Return, unchanged, the part of the data below that opens with the line containing "pose: elev=273.2 azim=96.1" and runs through the end of the data, with both ends included.
#### Data for processing ####
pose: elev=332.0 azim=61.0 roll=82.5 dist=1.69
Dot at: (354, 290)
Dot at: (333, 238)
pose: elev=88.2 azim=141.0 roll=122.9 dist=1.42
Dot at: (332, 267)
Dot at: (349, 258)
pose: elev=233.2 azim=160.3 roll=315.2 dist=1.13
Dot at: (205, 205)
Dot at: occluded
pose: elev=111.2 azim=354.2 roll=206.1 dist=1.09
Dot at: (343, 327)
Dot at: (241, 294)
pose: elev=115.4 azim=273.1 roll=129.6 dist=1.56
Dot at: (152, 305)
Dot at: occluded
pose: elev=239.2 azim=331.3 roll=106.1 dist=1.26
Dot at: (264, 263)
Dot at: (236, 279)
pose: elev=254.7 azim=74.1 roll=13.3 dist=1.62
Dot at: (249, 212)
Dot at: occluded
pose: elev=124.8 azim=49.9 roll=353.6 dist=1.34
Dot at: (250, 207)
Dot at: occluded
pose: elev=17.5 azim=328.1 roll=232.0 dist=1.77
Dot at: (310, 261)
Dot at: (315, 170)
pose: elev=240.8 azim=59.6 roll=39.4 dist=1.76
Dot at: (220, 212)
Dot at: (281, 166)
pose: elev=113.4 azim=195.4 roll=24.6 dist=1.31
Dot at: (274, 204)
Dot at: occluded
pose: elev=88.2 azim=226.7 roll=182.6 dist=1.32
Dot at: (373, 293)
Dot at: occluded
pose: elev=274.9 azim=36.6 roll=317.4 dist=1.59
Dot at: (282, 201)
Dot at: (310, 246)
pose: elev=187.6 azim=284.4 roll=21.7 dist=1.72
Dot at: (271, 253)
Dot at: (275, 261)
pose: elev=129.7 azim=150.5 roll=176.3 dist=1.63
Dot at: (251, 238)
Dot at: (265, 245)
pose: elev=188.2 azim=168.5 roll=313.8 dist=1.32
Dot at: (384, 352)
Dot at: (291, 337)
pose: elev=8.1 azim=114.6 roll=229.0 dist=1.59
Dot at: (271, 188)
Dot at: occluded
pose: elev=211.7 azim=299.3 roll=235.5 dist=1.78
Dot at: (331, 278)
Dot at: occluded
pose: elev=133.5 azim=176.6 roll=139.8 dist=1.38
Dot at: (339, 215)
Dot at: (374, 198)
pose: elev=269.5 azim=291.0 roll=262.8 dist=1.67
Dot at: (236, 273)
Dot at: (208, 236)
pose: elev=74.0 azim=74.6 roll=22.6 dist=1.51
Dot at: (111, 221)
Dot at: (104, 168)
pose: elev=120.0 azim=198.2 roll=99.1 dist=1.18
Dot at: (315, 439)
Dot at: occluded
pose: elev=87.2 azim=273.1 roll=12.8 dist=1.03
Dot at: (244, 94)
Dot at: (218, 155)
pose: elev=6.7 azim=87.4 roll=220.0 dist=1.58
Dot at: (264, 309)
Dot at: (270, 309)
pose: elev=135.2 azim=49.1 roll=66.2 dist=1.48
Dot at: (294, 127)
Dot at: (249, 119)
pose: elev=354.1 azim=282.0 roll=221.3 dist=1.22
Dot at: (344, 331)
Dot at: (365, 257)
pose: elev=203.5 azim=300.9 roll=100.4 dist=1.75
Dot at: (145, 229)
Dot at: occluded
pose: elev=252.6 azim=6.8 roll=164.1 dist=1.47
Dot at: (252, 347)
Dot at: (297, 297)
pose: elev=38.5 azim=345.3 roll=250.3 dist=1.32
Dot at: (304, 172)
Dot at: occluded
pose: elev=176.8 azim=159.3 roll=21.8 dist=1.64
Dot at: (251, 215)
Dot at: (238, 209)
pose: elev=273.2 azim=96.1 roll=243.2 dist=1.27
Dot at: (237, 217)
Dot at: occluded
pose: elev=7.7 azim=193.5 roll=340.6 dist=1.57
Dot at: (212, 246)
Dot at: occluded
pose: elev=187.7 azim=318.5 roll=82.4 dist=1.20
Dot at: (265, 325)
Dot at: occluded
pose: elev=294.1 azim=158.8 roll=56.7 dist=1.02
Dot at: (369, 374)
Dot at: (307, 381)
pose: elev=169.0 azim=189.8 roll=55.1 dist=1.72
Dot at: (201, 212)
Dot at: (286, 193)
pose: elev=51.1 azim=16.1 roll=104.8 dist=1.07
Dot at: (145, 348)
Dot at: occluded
####
■ Task answer
pose: elev=273.2 azim=96.1 roll=243.2 dist=1.27
Dot at: (237, 217)
Dot at: occluded
pose: elev=7.7 azim=193.5 roll=340.6 dist=1.57
Dot at: (212, 246)
Dot at: occluded
pose: elev=187.7 azim=318.5 roll=82.4 dist=1.20
Dot at: (265, 325)
Dot at: occluded
pose: elev=294.1 azim=158.8 roll=56.7 dist=1.02
Dot at: (369, 374)
Dot at: (307, 381)
pose: elev=169.0 azim=189.8 roll=55.1 dist=1.72
Dot at: (201, 212)
Dot at: (286, 193)
pose: elev=51.1 azim=16.1 roll=104.8 dist=1.07
Dot at: (145, 348)
Dot at: occluded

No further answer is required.